======== Data to examine
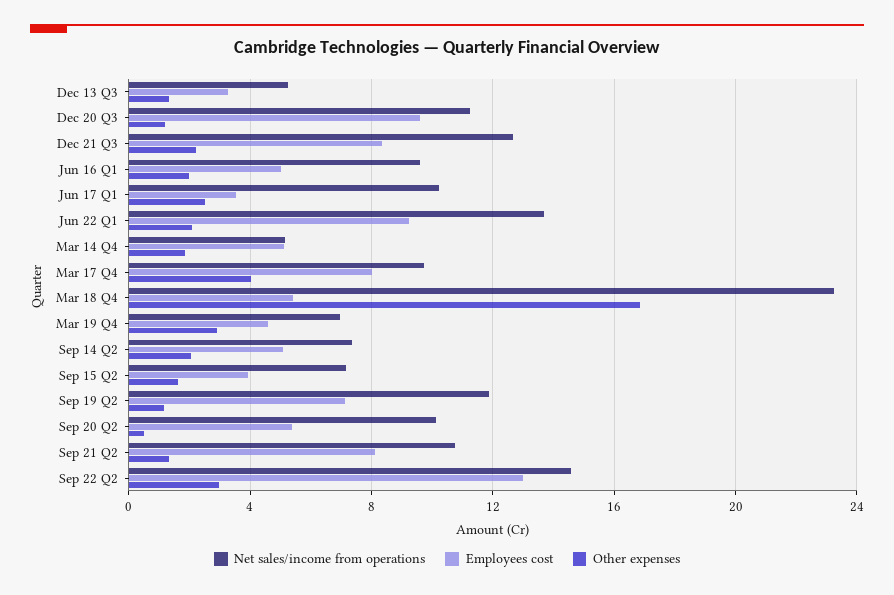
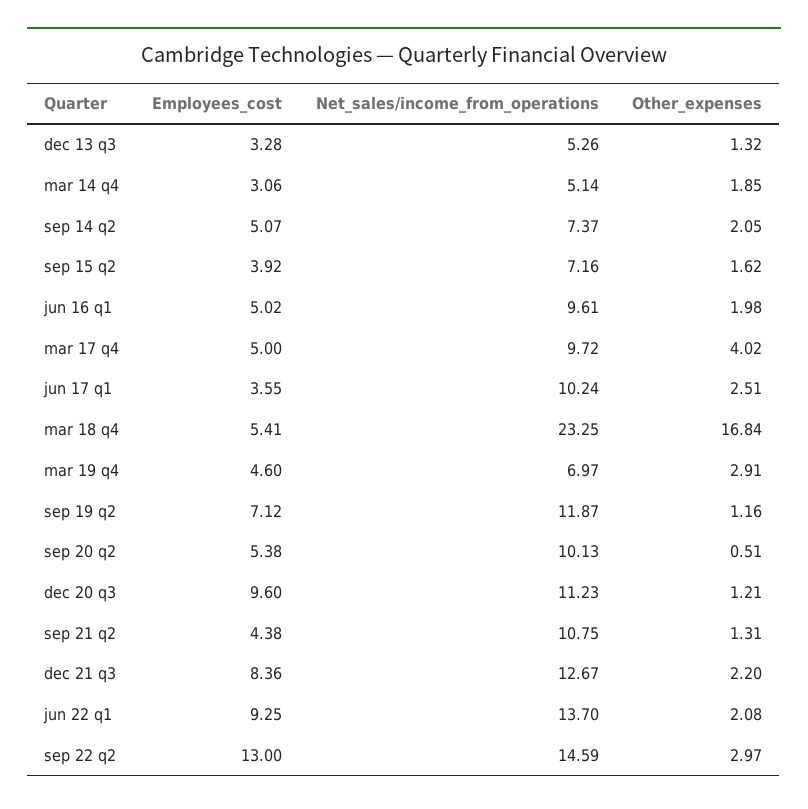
Employees cost, Mar 14 Q4: 5 -> 3.06
Employees cost, Mar 17 Q4: 8 -> 5
Employees cost, Sep 21 Q2: 8 -> 4.38

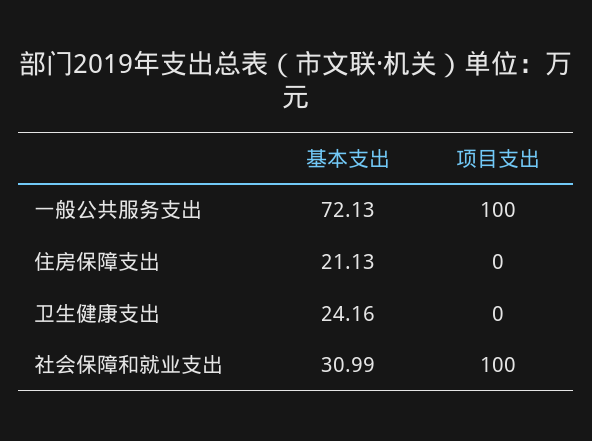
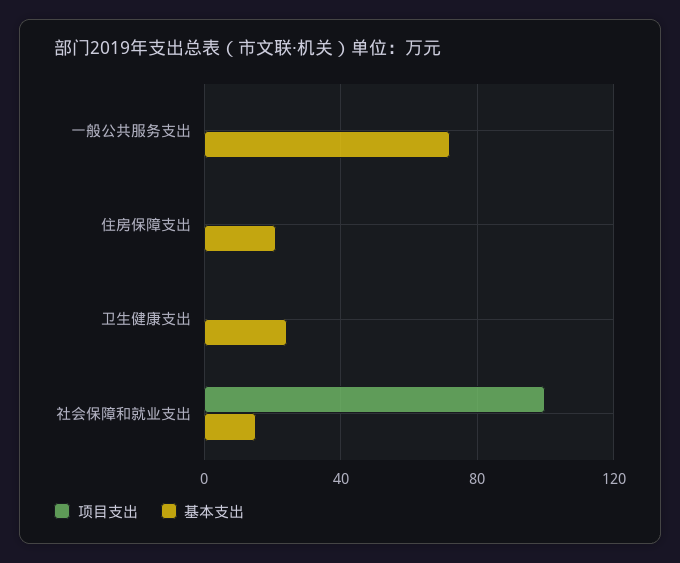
项目支出, 一般公共服务支出: 100 -> 0
基本支出, 社会保障和就业支出: 30.99 -> 15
================
## Activity:
Whenever a line of the material above contains the string "cost", copy that line out.

## Your solution:
Employees cost, Mar 14 Q4: 5 -> 3.06
Employees cost, Mar 17 Q4: 8 -> 5
Employees cost, Sep 21 Q2: 8 -> 4.38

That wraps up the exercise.